Exercise description ->
Work out the number of lines that hold "مرداد" in the listing, and give that number with no other text.

┌──

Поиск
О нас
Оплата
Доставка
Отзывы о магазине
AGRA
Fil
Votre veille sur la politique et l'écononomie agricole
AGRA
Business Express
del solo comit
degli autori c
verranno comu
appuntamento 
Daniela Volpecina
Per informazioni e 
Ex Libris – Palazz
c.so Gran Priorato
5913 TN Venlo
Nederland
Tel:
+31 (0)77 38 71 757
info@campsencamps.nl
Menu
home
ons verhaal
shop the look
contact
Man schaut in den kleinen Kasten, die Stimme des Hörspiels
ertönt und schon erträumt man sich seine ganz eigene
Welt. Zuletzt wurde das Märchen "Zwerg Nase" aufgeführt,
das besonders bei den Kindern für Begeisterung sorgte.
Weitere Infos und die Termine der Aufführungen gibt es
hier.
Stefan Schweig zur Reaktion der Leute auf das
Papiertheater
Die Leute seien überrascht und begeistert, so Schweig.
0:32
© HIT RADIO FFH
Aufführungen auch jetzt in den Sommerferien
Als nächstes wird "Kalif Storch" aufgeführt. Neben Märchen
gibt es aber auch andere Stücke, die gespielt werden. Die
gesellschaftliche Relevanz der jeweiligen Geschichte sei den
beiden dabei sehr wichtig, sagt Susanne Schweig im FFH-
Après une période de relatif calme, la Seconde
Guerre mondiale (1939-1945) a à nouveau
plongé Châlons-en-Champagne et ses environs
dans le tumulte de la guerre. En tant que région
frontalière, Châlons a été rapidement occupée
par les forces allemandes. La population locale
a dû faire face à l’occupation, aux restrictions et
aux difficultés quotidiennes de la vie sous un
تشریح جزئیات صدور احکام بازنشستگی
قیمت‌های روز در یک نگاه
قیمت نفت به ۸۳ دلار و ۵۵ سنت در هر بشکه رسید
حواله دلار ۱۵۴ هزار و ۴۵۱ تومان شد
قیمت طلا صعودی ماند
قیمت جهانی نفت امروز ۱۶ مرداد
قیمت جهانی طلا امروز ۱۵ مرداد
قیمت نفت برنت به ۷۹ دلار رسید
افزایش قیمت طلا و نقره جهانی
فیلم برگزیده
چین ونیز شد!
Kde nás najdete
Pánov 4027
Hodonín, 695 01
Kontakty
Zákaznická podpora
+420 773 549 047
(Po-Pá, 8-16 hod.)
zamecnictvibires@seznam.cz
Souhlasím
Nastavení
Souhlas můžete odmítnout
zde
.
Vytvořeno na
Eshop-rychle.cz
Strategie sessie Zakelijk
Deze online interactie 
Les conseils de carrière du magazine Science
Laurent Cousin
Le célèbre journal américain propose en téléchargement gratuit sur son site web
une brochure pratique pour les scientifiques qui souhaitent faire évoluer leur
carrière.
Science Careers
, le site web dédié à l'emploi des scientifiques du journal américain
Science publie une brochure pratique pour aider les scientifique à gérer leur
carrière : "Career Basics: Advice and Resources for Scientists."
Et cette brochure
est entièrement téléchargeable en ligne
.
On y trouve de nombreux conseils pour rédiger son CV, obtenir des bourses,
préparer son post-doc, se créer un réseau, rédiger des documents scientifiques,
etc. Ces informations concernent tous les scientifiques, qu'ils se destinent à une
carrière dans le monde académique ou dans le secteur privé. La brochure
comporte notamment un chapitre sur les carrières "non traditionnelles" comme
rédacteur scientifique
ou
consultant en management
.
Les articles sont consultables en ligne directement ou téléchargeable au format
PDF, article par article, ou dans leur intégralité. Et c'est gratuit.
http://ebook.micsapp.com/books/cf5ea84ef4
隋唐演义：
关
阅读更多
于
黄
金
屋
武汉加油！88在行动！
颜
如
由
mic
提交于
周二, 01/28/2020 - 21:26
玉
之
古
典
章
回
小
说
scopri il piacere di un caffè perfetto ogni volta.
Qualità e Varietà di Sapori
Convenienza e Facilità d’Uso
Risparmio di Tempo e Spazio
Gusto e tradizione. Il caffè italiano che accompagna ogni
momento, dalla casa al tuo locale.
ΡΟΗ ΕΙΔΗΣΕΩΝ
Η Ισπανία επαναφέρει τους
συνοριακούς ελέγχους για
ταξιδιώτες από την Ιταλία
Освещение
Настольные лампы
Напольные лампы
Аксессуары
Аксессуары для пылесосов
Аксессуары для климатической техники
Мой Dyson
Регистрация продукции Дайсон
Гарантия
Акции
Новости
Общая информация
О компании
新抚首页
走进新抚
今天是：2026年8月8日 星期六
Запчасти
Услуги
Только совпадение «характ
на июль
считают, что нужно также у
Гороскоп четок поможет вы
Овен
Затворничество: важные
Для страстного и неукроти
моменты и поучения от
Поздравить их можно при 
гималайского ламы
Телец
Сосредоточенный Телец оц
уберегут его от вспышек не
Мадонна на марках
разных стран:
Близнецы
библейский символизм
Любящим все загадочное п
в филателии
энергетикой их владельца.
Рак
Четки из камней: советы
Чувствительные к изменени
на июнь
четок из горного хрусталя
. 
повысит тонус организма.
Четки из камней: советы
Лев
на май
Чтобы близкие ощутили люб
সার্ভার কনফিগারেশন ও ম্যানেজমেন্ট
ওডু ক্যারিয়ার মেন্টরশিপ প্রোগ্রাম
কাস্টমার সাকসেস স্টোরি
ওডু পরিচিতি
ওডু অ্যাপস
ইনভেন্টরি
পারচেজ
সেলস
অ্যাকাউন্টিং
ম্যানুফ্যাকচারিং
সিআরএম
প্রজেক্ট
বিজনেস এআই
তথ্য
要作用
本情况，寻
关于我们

└──

Output below ->
2